**Source passage**

>>

Ever since its release in 2004, Christians have been clamoring for a sequel to the Passion of the Christ, hands down, the bloodiest Christian movie ever made.
“Why did you make this film… I think there’s a tendency for all of us to take that event for granted. And cinematically I think its been sanitized a fair bit so that it becomes ineffective, ineffectual, not emotional and I wanted to illustrate the extent of the sacrifice.”
Many reviewers were disgusted with the Passion’s bloodshed, calling it an epic snuff film, but Christians saw in it God’s manifested love for all humanity. A meaning which Gibson, in the film’s opening quotation, invited audiences to see.
The Passion went on to become the highest-grossing independent and rated R film, earning 610 million dollars worldwide. It’s not surprising, therefore, to see why Christians want a sequel. But they’ve totally missed the one Gibson gave them.
In 2006, Gibson followed the Passion with Apocalypto, a story which is a continent, culture, and millennium removed from the crucifixion. Apart from the arrival of the Spanish at the film’s end, nothing in it appears to do with Christianity, even though just as bloody as the Passion of the Christ.
Christians understood the Passion’s brutality but they could not swallow Apocalypto’s. According to one Christian reviewer the Passion’s “very subject matter – crucifixion – lent itself to such explicit imagery…” But concerning Apocalypto’s violence, they had to conclude, “with no theological framework to guide it, it’s difficult to see how this gruesome film could be recommended for Christian audiences of any age.”
The irony is striking since Gibson has gone to great links to connect the two films.
One of the most obvious is in language. To date, Gibson has directed five films and yet only two, the Passion and Apocalypto, have been filmed using ancient languages which few speak or understand today.
The title is also telling. Apocalypto is Greek for “I reveal” and is related to the Greek word Apocalypse, Revelation, the last book in the New Testament. If we consider that the Passion was Gibson’s meditation on the Gospels, at the beginning of the New Testament, Apocolypto suggests itself as a corresponding bookend.

<<

**Data shown**

>>

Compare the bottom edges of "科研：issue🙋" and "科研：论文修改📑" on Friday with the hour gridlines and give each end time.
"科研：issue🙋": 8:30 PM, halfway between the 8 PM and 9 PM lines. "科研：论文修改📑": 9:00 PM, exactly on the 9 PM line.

<<

**The problem**
Reproduce the passage about Gibson's two films word for word, from "In 2006, Gibson" up to and including "the two films.".

**Answer to this problem**
In 2006, Gibson followed the Passion with Apocalypto, a story which is a continent, culture, and millennium removed from the crucifixion. Apart from the arrival of the Spanish at the film’s end, nothing in it appears to do with Christianity, even though just as bloody as the Passion of the Christ.
Christians understood the Passion’s brutality but they could not swallow Apocalypto’s. According to one Christian reviewer the Passion’s “very subject matter – crucifixion – lent itself to such explicit imagery…” But concerning Apocalypto’s violence, they had to conclude, “with no theological framework to guide it, it’s difficult to see how this gruesome film could be recommended for Christian audiences of any age.”
The irony is striking since Gibson has gone to great links to connect the two films.